§ **DOCUMENT**
- Cover to The Pitt one-shot, art by Michael Heisler.

Publication information
- Publisher: Marvel Comics as part of its New Universe line
- Format: One-shot (47 pages, no ads)
- Publication date: December 1987

Creative team
- Written by: John Byrne, Mark Gruenwald
- Penciller: Sal Buscema
- Inker: Stan Drake
- Colorist: Janet Jackson

= The Pitt (comics) =

1987 one-shot comic book

The Pitt is a 1987 one-shot comic book written by John Byrne and Mark Gruenwald, and illustrated by Sal Buscema and Stan Drake. It was published by Marvel Comics as part of its New Universe line. The story depicts the total destruction of the city of Pittsburgh, Pennsylvania, and its immediate twelve-hour aftermath. The Pitt was the first graphic novel published for Marvel's New Universe series.

§ **RAW DATA**
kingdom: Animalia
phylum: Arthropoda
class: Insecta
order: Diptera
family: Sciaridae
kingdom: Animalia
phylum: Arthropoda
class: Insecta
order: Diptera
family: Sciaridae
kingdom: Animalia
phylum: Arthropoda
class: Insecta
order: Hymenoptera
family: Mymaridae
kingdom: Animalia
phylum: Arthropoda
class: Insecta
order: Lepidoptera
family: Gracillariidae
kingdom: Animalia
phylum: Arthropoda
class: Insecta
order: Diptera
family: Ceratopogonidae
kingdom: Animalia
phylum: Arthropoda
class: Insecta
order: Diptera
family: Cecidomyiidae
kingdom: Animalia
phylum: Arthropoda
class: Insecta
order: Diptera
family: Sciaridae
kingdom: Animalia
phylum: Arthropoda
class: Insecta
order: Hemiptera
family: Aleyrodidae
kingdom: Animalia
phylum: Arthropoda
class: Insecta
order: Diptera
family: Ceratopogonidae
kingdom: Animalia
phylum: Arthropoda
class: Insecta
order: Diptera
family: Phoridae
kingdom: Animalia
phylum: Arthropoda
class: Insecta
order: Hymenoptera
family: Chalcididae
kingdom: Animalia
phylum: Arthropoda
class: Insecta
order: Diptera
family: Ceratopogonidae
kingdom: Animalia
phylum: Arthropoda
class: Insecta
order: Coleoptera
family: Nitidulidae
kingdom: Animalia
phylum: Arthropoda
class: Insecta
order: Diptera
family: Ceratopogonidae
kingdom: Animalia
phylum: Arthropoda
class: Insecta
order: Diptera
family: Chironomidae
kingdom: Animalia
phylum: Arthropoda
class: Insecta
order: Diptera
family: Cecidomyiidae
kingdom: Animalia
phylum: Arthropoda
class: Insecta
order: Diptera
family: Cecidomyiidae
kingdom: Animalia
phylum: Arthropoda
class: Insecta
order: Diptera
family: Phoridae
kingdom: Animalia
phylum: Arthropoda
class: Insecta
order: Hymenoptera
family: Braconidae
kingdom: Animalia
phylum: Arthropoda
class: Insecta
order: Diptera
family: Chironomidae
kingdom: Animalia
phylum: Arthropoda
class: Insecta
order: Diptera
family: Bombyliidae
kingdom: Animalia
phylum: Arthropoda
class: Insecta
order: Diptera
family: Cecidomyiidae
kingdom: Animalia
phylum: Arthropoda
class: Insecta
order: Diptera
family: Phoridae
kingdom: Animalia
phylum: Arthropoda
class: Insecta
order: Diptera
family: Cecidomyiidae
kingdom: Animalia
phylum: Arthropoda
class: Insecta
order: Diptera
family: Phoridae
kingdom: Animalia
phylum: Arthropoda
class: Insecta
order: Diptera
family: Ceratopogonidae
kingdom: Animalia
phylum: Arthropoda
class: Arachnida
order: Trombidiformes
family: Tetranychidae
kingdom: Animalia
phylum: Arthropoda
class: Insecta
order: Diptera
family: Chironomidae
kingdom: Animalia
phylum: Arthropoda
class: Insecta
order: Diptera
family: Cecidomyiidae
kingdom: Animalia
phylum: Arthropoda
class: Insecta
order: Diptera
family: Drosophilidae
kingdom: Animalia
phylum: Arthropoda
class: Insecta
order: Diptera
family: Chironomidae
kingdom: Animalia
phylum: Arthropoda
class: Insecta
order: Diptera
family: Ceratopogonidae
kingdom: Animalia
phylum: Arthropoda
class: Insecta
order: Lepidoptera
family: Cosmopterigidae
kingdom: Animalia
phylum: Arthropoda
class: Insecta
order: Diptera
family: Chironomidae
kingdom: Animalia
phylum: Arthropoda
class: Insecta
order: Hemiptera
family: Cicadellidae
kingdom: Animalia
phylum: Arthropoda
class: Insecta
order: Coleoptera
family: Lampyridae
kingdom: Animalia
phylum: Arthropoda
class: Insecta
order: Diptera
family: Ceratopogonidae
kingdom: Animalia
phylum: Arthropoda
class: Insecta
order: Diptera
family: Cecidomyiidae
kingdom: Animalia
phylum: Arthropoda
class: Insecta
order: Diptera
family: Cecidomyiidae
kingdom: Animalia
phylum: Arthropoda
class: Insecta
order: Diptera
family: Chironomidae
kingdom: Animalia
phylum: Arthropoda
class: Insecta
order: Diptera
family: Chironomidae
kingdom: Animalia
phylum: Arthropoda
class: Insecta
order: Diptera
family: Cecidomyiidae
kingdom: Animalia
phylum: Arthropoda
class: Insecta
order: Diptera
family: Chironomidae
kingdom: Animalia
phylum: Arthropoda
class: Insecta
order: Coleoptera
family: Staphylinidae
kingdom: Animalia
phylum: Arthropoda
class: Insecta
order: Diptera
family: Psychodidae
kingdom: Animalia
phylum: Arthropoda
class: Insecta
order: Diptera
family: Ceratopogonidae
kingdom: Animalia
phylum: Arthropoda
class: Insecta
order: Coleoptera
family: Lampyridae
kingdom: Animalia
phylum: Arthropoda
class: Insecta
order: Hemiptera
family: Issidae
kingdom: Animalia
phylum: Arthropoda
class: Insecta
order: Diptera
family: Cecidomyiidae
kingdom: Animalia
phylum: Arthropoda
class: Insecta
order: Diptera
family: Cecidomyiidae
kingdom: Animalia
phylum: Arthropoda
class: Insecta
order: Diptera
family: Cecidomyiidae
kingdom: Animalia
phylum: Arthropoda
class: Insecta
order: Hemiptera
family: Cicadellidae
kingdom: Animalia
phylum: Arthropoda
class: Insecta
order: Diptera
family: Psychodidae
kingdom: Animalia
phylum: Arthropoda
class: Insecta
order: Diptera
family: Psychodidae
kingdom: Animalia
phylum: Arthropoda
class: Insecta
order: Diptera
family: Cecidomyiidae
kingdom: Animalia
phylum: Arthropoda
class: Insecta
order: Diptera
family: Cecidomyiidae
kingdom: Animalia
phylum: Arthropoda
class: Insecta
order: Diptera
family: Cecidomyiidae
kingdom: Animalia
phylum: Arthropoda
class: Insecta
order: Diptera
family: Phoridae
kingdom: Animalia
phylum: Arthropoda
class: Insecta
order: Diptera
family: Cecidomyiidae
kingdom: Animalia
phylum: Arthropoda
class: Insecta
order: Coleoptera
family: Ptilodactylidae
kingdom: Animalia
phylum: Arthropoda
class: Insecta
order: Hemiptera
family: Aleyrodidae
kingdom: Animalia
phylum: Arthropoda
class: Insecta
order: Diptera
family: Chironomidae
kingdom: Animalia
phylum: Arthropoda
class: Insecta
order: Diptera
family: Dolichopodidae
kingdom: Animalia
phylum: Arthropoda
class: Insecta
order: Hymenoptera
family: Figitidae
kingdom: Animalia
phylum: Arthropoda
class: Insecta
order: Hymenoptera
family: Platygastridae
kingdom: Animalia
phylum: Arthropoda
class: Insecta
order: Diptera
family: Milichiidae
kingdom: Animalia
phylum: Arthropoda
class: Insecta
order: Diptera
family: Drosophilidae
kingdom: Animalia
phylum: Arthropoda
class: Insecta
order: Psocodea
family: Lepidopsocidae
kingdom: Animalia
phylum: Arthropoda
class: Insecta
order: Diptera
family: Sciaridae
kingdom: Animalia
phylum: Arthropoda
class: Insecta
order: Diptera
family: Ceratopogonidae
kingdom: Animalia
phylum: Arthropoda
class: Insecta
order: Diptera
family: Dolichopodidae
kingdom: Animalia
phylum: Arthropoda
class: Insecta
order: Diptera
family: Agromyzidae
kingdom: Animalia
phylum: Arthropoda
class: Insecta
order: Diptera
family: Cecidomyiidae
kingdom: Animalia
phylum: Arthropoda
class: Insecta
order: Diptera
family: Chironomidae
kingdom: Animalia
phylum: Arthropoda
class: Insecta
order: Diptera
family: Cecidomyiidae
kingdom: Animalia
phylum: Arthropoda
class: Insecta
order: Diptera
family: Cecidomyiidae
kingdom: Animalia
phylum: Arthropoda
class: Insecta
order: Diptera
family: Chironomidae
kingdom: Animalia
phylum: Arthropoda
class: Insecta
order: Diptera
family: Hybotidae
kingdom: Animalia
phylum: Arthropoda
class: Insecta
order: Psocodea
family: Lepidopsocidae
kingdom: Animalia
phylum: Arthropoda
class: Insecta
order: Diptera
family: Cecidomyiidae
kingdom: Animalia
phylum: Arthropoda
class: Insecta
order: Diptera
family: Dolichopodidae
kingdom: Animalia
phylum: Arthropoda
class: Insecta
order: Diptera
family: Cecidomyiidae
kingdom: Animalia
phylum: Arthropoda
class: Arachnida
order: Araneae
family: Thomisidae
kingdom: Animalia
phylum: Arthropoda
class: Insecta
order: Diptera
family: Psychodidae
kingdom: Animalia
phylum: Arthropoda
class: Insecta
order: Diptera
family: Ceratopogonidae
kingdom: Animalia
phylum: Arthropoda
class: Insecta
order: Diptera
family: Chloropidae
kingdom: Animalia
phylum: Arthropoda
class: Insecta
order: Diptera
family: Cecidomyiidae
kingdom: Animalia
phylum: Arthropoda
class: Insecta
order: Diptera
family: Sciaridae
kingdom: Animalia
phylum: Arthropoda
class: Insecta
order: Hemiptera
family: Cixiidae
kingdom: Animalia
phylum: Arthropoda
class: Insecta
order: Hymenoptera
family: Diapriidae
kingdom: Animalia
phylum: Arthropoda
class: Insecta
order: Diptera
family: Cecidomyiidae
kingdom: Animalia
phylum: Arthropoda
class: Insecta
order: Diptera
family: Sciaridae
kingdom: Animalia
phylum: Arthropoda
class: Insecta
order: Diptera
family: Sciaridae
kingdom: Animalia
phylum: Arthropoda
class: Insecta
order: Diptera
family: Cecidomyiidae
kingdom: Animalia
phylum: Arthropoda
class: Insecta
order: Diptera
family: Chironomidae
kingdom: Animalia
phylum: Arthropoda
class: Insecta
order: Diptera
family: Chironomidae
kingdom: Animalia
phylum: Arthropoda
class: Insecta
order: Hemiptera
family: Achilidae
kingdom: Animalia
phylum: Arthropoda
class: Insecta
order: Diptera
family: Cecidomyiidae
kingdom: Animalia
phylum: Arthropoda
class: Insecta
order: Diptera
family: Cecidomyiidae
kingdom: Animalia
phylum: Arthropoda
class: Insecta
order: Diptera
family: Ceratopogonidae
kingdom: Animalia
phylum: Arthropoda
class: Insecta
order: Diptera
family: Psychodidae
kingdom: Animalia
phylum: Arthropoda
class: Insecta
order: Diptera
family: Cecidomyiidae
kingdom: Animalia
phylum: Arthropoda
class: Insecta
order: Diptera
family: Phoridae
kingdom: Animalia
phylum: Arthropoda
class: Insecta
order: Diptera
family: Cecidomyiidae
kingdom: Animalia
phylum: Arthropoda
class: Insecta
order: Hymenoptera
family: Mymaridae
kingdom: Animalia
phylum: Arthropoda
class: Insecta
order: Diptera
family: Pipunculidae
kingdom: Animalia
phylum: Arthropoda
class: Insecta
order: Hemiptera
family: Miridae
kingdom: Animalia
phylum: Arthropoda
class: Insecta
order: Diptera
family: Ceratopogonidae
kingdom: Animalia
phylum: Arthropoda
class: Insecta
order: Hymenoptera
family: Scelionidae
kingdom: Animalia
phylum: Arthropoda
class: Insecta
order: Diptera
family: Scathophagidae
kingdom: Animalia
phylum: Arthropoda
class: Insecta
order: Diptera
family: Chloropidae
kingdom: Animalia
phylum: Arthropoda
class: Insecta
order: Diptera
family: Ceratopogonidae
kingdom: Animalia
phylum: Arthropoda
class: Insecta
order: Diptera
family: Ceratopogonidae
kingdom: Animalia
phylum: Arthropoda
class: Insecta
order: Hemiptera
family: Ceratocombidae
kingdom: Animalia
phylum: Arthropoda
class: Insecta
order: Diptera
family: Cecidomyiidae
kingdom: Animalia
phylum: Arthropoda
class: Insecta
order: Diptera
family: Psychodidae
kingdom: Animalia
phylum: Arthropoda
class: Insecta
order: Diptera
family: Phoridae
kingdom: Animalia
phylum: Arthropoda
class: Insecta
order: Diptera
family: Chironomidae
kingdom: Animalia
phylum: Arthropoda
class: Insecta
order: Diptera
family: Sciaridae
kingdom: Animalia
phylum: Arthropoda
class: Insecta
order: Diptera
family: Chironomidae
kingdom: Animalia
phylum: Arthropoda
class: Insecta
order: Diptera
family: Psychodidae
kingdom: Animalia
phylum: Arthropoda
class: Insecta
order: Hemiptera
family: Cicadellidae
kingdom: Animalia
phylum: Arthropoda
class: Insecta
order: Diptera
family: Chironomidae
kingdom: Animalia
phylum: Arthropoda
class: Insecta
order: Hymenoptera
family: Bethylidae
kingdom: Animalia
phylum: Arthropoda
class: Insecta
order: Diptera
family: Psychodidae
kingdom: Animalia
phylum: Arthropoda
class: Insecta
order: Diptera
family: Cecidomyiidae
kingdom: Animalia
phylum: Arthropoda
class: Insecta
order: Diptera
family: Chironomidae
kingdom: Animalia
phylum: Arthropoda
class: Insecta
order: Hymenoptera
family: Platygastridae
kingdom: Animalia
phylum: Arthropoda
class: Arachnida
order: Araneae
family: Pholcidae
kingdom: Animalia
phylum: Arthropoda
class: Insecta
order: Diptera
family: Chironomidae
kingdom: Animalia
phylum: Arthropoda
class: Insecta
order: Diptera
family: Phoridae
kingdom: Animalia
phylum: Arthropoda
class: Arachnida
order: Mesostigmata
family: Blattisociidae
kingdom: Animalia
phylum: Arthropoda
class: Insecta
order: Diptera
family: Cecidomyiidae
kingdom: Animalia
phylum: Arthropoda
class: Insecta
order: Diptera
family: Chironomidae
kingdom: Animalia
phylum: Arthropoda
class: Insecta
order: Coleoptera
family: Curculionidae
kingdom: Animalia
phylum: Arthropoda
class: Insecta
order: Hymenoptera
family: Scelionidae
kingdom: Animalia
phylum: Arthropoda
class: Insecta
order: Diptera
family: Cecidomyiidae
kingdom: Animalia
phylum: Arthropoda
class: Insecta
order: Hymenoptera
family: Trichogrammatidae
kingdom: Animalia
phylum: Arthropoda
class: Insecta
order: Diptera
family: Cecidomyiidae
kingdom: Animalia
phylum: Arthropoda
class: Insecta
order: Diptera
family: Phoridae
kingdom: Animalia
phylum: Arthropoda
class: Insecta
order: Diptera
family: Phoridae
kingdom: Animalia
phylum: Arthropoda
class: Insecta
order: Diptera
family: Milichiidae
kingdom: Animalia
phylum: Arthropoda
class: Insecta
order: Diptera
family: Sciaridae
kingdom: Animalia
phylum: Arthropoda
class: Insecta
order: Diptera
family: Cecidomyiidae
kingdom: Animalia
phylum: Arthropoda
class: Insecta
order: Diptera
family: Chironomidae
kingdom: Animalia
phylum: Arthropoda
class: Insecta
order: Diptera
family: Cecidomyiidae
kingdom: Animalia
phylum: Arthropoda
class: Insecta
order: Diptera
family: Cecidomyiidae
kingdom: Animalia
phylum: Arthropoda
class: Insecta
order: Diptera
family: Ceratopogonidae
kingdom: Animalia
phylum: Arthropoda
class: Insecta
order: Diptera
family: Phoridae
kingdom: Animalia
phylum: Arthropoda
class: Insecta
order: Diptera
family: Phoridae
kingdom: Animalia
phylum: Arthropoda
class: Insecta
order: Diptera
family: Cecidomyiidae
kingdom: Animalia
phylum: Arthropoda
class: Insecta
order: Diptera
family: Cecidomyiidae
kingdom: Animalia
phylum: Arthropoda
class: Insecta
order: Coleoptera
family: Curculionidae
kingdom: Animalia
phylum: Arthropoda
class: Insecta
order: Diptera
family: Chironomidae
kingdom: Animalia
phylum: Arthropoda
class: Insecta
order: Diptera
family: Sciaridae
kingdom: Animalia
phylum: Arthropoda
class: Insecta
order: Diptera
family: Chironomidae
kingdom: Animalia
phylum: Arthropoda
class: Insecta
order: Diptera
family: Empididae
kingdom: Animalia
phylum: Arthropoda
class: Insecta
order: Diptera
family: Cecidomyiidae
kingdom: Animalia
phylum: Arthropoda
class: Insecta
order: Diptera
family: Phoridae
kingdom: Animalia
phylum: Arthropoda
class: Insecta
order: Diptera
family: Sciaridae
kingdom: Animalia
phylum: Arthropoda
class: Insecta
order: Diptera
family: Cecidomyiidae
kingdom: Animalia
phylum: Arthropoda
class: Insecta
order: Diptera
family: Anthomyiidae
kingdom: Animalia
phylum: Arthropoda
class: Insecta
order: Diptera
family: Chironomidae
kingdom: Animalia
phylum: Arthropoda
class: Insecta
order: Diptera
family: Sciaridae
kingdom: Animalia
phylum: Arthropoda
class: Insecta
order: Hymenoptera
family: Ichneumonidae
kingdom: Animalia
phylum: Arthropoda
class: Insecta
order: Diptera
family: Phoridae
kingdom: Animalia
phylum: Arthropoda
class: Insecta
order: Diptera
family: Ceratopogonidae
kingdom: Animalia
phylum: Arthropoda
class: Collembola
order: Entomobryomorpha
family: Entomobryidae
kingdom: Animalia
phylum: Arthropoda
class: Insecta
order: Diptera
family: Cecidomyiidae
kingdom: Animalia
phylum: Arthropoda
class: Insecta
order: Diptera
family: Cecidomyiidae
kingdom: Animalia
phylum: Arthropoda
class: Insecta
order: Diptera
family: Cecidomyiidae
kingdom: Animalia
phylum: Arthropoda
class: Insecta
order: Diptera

§ **DIRECTIVE**
Continue the article about The Pitt comic book, starting after its final sentence.

§ **EXPECTED OUTPUT**
==Major characters==
- Starbrand (Ken Connell) – a young aspiring superhero and native of Pittsburgh bearing a mysterious sigil granting him potentially infinite power. Though the instigator of the Pitt, his presence in the story is limited, appearing in only a few panels without dialog or being named.
- The Witness (Nelson Kohler) – a man who went into a coma precisely when the White Event occurred and subsequently died. His intellect reincorporating as a ghost-like psychic projection, he cannot be seen or heard, neither can he interact physically with the world in any way, but he can travel anywhere at will to observe events. He is compelled by a strange pull to witness people manifesting paranormal abilities.
- MacIntyre (Mac) Browning – Colonel in the Army's Defense Intelligence Agency called in to assess and handle the situation.
- Jenny Swensen (Spitfire) – government agent and operator of the M.A.X. Armor, which is used to investigate the scene and try to rescue survivors.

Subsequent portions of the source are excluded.